Mais l'émotion passée, le moment est sans doute venu de s'interroger sur le véritable sens à donner à la sortie de Brigitte Kalaba. Les mots ont-ils dépassé sa pensée ou a-t-elle voulu exprimer des préoccupations plus globalisantes qui seraient restées mal perçues à cause de l'utilisation des formules maladroites ? De quelles assurances dispose-t-on pour penser que d'autres honorables, moins enclins à s'exposer, ne pensent pas la même chose que l'élue du Katanga mais n'ont pas le courage de parler à visage découvert ? Qu'une élue du peuple en arrive à parler publiquement, haut et fort, d'un sujet qui fâche, cela exige que l'on s'y attarde un peu, même si le Président de l'Assemblée Nationale, par la voie de la sagesse, a réussi à éteindre l'incendie et à clore l'incident.
La vérité est sur le terrain
En allant aux élections- en 2006, les Congolais avaient exprimé l'espoir de voir leur environnement socio-économique changer fondamentalement.
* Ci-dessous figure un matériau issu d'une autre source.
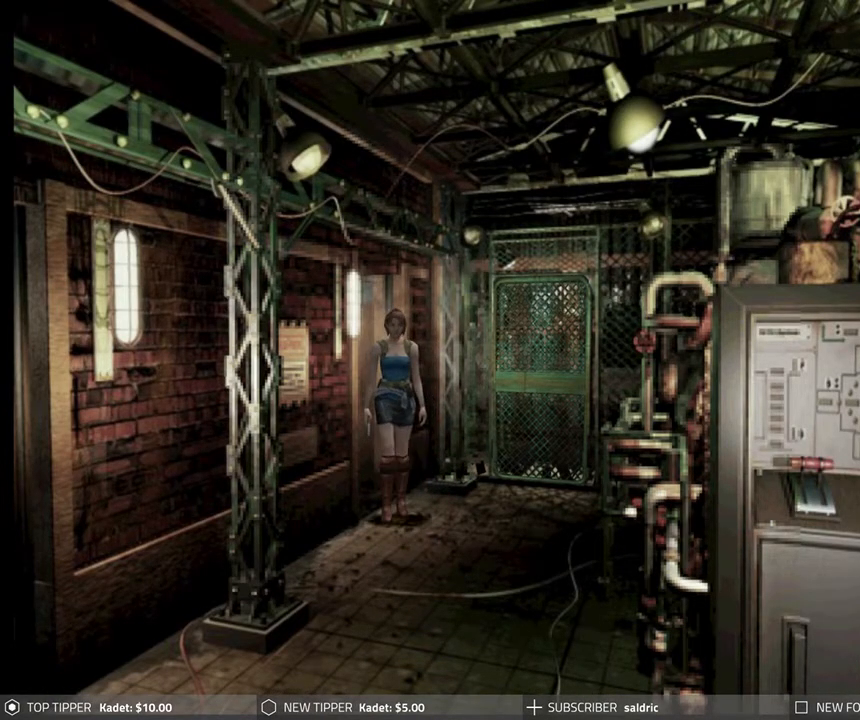
{"buttons": ["DPAD_DOWN", "DPAD_LEFT"], "left_stick": "center", "events": [[250, "DPAD_LEFT", "down"]]}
Certes, ils n'attendaient pas des miracles du jour au lendemain mais ils avaient la conviction que le retour de la transparence dans la gestion, la bonne affectation des ressources et le respect des droits fondamentaux des citoyens allaient favoriser l'émergence d'une ère nouvelle. Trois ans sont déjà écoulés. Les Congolais de toutes les provinces scrutent l'horizon et s'interrogent sur ce qu'on a fait de leurs espoirs. Les routes demeurent au stade de voeux, les hôpitaux ont foutu le camp et l'école a cessé d'être ce haut lieu du savoir pour devenir un terrain où se déroulent des vilains tours de passe-passe sentant souvent l'odeur de l'argent. Le sentiment général est que l'essentiel des ressources de la République continue d'être englouti dans des dépenses sécuritaires.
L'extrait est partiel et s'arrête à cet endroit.